**Supplied records:**
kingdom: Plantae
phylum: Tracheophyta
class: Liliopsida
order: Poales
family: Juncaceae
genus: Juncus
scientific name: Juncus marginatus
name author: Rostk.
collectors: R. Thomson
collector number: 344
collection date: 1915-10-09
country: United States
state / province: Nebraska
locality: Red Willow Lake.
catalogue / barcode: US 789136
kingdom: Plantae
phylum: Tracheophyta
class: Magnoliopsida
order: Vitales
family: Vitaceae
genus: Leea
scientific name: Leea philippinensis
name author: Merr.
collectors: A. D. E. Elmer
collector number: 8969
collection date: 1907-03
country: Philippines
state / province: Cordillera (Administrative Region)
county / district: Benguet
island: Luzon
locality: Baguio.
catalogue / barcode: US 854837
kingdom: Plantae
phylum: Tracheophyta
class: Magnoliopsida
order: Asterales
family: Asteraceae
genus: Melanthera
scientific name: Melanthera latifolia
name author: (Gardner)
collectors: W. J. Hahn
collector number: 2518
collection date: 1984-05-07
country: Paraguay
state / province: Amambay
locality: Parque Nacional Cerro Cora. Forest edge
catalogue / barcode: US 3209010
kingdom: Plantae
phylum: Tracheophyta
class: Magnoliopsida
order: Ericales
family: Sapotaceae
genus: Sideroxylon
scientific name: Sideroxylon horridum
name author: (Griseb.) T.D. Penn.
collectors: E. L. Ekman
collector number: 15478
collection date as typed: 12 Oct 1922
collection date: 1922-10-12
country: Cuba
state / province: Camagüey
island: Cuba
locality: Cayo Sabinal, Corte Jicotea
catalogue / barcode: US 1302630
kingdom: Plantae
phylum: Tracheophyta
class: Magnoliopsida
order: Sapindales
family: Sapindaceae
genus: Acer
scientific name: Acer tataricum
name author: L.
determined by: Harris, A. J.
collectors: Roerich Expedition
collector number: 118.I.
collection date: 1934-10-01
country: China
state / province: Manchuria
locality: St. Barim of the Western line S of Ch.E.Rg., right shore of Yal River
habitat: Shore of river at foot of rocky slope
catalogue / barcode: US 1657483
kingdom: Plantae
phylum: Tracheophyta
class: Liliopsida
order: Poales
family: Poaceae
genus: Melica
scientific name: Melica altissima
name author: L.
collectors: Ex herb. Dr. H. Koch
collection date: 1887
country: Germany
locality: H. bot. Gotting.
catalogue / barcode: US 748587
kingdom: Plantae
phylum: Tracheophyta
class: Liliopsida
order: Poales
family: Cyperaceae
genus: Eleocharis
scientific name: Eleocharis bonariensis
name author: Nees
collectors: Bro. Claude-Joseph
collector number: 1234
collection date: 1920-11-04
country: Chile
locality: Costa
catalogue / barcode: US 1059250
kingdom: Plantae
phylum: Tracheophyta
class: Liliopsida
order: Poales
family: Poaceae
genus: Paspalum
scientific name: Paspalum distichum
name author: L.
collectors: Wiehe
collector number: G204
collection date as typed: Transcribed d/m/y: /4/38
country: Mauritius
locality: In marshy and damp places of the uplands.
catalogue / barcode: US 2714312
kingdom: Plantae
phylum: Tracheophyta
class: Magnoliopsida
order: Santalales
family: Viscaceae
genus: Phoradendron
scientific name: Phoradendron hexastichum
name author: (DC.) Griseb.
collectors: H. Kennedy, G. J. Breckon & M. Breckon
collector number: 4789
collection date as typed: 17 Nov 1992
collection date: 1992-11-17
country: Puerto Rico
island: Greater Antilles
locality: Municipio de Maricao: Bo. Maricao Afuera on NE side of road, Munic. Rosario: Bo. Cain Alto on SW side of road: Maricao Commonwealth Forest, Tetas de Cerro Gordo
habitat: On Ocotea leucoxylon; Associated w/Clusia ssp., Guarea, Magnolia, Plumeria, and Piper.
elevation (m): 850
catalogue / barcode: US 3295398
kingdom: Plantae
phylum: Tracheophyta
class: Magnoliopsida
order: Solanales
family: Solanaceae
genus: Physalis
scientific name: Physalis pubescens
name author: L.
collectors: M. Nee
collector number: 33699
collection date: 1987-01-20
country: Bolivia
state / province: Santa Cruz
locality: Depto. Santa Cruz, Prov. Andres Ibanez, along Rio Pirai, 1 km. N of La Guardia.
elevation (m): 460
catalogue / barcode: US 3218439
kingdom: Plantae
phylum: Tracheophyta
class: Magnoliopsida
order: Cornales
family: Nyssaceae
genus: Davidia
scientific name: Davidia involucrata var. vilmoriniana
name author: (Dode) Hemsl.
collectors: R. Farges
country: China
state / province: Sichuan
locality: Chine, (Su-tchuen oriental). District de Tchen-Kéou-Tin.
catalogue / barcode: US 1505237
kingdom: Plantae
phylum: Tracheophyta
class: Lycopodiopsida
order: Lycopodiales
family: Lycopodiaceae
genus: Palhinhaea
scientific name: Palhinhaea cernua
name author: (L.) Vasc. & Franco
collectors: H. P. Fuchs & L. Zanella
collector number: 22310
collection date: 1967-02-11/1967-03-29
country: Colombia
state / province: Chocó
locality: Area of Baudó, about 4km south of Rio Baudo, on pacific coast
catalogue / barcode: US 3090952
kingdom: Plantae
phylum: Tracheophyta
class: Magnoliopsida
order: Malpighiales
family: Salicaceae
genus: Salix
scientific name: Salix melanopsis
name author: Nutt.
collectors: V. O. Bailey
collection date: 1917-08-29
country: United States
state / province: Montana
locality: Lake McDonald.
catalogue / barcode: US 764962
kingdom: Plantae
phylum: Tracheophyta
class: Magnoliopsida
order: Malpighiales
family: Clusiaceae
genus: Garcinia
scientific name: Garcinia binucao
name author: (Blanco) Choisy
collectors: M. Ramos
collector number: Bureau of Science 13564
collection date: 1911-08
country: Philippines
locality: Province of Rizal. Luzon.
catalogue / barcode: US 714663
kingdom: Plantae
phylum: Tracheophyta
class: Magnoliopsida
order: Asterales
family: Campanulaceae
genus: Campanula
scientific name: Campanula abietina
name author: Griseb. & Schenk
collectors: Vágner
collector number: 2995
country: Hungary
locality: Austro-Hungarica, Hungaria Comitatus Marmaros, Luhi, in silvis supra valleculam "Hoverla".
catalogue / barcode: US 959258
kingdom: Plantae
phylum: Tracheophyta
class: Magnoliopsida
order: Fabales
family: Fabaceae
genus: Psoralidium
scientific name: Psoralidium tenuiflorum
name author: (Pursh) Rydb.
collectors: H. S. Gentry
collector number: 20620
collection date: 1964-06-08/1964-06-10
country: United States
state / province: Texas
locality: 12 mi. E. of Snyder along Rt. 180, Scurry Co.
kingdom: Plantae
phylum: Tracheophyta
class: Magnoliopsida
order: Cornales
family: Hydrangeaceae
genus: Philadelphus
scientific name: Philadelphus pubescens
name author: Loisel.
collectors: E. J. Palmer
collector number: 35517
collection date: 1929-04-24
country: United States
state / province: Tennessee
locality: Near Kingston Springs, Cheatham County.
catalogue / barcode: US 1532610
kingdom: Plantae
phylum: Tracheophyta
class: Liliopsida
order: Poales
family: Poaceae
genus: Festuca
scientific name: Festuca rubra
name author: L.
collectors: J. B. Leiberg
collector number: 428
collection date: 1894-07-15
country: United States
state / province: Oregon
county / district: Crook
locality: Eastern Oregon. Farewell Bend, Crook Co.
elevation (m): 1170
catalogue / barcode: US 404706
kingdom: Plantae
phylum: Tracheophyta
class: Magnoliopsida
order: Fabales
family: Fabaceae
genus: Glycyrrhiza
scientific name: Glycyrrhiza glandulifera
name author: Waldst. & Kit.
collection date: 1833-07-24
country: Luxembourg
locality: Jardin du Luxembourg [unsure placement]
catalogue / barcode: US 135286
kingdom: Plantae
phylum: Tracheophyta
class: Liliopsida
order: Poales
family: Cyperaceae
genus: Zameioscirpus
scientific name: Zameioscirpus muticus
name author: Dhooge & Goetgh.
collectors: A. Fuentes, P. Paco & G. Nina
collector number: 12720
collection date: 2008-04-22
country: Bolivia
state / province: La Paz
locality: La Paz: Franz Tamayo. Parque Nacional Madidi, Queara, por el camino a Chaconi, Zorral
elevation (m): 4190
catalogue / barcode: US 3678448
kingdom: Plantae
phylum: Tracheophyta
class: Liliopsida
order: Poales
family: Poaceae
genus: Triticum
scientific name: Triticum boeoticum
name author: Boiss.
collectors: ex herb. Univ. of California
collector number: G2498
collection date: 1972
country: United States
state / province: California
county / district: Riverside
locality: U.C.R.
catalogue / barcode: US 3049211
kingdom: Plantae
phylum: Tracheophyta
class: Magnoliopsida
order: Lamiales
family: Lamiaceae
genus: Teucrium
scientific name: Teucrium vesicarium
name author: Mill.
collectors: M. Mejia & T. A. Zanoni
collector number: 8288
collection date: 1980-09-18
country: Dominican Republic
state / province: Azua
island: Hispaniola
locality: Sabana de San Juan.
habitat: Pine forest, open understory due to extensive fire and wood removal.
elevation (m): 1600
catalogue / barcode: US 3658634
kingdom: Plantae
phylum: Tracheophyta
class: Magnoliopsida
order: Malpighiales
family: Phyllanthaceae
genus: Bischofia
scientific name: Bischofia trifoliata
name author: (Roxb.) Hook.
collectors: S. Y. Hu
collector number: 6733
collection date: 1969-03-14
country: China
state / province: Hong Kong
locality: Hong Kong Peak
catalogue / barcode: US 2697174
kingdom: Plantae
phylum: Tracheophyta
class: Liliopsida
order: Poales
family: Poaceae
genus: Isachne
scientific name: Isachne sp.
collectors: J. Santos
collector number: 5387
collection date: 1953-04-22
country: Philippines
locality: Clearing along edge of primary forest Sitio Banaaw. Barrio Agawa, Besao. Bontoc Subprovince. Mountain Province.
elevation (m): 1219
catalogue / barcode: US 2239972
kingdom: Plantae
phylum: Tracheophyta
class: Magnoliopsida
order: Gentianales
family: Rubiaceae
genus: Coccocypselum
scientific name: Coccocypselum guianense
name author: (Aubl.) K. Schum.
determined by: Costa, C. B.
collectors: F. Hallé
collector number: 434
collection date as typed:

**Your objective:**
Turn the lines of the entries above into a Markdown table with the columns "Row" and "Line," starting with the line that contains "collectors: W. J. Hahn" and going on through the line that contains "collector number: 1234". Number each line in order and leave out blank lines.

**Full response:**
| Row | Line |
|---|---|
| 1 | collectors: W. J. Hahn |
| 2 | collector number: 2518 |
| 3 | collection date: 1984-05-07 |
| 4 | country: Paraguay |
| 5 | state / province: Amambay |
| 6 | locality: Parque Nacional Cerro Cora. Forest edge |
| 7 | catalogue / barcode: US 3209010 |
| 8 | kingdom: Plantae |
| 9 | phylum: Tracheophyta |
| 10 | class: Magnoliopsida |
| 11 | order: Ericales |
| 12 | family: Sapotaceae |
| 13 | genus: Sideroxylon |
| 14 | scientific name: Sideroxylon horridum |
| 15 | name author: (Griseb.) T.D. Penn. |
| 16 | collectors: E. L. Ekman |
| 17 | collector number: 15478 |
| 18 | collection date as typed: 12 Oct 1922 |
| 19 | collection date: 1922-10-12 |
| 20 | country: Cuba |
| 21 | state / province: Camagüey |
| 22 | island: Cuba |
| 23 | locality: Cayo Sabinal, Corte Jicotea |
| 24 | catalogue / barcode: US 1302630 |
| 25 | kingdom: Plantae |
| 26 | phylum: Tracheophyta |
| 27 | class: Magnoliopsida |
| 28 | order: Sapindales |
| 29 | family: Sapindaceae |
| 30 | genus: Acer |
| 31 | scientific name: Acer tataricum |
| 32 | name author: L. |
| 33 | determined by: Harris, A. J. |
| 34 | collectors: Roerich Expedition |
| 35 | collector number: 118.I. |
| 36 | collection date: 1934-10-01 |
| 37 | country: China |
| 38 | state / province: Manchuria |
| 39 | locality: St. Barim of the Western line S of Ch.E.Rg., right shore of Yal River |
| 40 | habitat: Shore of river at foot of rocky slope |
| 41 | catalogue / barcode: US 1657483 |
| 42 | kingdom: Plantae |
| 43 | phylum: Tracheophyta |
| 44 | class: Liliopsida |
| 45 | order: Poales |
| 46 | family: Poaceae |
| 47 | genus: Melica |
| 48 | scientific name: Melica altissima |
| 49 | name author: L. |
| 50 | collectors: Ex herb. Dr. H. Koch |
| 51 | collection date: 1887 |
| 52 | country: Germany |
| 53 | locality: H. bot. Gotting. |
| 54 | catalogue / barcode: US 748587 |
| 55 | kingdom: Plantae |
| 56 | phylum: Tracheophyta |
| 57 | class: Liliopsida |
| 58 | order: Poales |
| 59 | family: Cyperaceae |
| 60 | genus: Eleocharis |
| 61 | scientific name: Eleocharis bonariensis |
| 62 | name author: Nees |
| 63 | collectors: Bro. Claude-Joseph |
| 64 | collector number: 1234 |